# Your odd classical music fantasy you can't achieved lack of money(silly post)



## deprofundis (Apr 25, 2014)

Well i love to wear the clothes same has gesualdo ''the collet look rad'' were can i find 16 century clothes, and yes i know im wierd but whatever, Carlo Gesualdoo had style.I whant renaissance clothing even if people thinkk im a fool i dont care, who whit me on this , and in montreal were can i get these, franco-flemish or renaissance clothings, ishe im afraid there expensive...or only costume to rent...


----------



## David Phillips (Jun 26, 2017)

I'd like to hire La Scala: soloists, chorus, orchestra and make them rehearse The Mikado for a week.


----------



## JeffD (May 8, 2017)

I would love to hire a first rate string quartet and have them play Mozart and Beethoven and Schubert quartets, one every weekend in my living room.


----------



## Pugg (Aug 8, 2014)

I'd like to hire The Metropolitan Opera, soloists, chorus, orchestra and performing my favourite operas with my family, friends invited guests only.


----------



## T Son of Ander (Aug 25, 2015)

I'd love to hire the MET and have them perform the Ring. They don't have to stage it. They can set up in my back yard.

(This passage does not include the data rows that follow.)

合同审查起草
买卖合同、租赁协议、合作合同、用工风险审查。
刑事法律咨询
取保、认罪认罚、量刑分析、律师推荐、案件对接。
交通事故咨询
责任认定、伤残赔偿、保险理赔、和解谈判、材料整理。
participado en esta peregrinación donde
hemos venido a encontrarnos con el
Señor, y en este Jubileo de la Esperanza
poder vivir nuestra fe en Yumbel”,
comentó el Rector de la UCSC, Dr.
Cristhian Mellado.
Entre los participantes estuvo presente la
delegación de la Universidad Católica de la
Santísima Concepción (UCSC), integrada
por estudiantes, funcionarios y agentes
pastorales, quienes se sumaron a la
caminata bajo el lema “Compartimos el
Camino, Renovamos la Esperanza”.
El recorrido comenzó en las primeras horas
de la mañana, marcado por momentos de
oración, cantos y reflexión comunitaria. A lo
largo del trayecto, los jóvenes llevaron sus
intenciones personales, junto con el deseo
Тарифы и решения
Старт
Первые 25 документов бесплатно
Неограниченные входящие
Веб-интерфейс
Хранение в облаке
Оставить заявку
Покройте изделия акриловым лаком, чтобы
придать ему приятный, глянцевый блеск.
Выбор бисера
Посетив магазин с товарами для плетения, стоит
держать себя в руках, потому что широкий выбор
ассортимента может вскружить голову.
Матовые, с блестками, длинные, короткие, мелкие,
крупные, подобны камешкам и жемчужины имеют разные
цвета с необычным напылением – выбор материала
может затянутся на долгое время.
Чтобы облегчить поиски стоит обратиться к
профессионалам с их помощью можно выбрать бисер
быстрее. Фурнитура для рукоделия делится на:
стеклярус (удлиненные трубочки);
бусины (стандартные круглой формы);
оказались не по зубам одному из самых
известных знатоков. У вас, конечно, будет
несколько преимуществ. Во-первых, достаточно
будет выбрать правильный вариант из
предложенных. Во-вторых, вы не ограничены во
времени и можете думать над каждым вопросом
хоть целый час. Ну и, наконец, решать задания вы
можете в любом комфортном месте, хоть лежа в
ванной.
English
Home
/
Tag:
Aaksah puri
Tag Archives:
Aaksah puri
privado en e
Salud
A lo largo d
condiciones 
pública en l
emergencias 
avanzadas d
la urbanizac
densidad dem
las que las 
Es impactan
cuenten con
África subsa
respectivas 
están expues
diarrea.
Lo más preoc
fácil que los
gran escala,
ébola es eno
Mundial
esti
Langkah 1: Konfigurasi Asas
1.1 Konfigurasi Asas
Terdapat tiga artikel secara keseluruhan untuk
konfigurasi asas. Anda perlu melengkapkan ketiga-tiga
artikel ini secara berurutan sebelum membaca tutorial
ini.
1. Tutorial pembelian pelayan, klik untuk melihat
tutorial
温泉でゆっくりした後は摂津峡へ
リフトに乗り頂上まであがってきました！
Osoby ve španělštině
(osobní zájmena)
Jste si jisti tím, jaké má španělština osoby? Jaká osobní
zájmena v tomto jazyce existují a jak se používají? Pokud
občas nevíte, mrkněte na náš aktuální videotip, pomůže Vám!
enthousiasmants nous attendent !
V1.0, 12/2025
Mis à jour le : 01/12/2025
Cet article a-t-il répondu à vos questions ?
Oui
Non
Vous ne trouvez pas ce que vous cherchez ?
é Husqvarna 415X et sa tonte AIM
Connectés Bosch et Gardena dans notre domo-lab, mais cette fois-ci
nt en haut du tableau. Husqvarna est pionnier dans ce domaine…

JeffD- I would also love to have a really good string quartet play in my house. Or better yet, a piano quintet.


----------



## Strange Magic (Sep 14, 2015)

I would endow my "Four Sergeis Concert Hall", where only music composed by or commissioned by a Sergei--Prokofiev, Rachmaninoff, Diaghilev, Koussevitsky--would be performed. I would devise each evening's concert. Lotta great music came out of that quartet, one way or another. The Sergeis themselves would be the star performers as conductors and/or soloists-- hey, this is a fantasy!


----------



## Judith (Nov 11, 2015)

Would hire an old English Stately Home that had a hall with wooden panels and have
Steven Isserlis
Joshua Bell
Stephen Hough

perform for me a chamber concert one evening with music of their choice.


----------



## Jos (Oct 14, 2013)

Yeah, a stately home would do nicely. Some piano solo music, maybe a string quartet or a small scale concertante.
Old friends and gorgeous ladies. Lots of Champagne; cocktails "death in the afternoon".


----------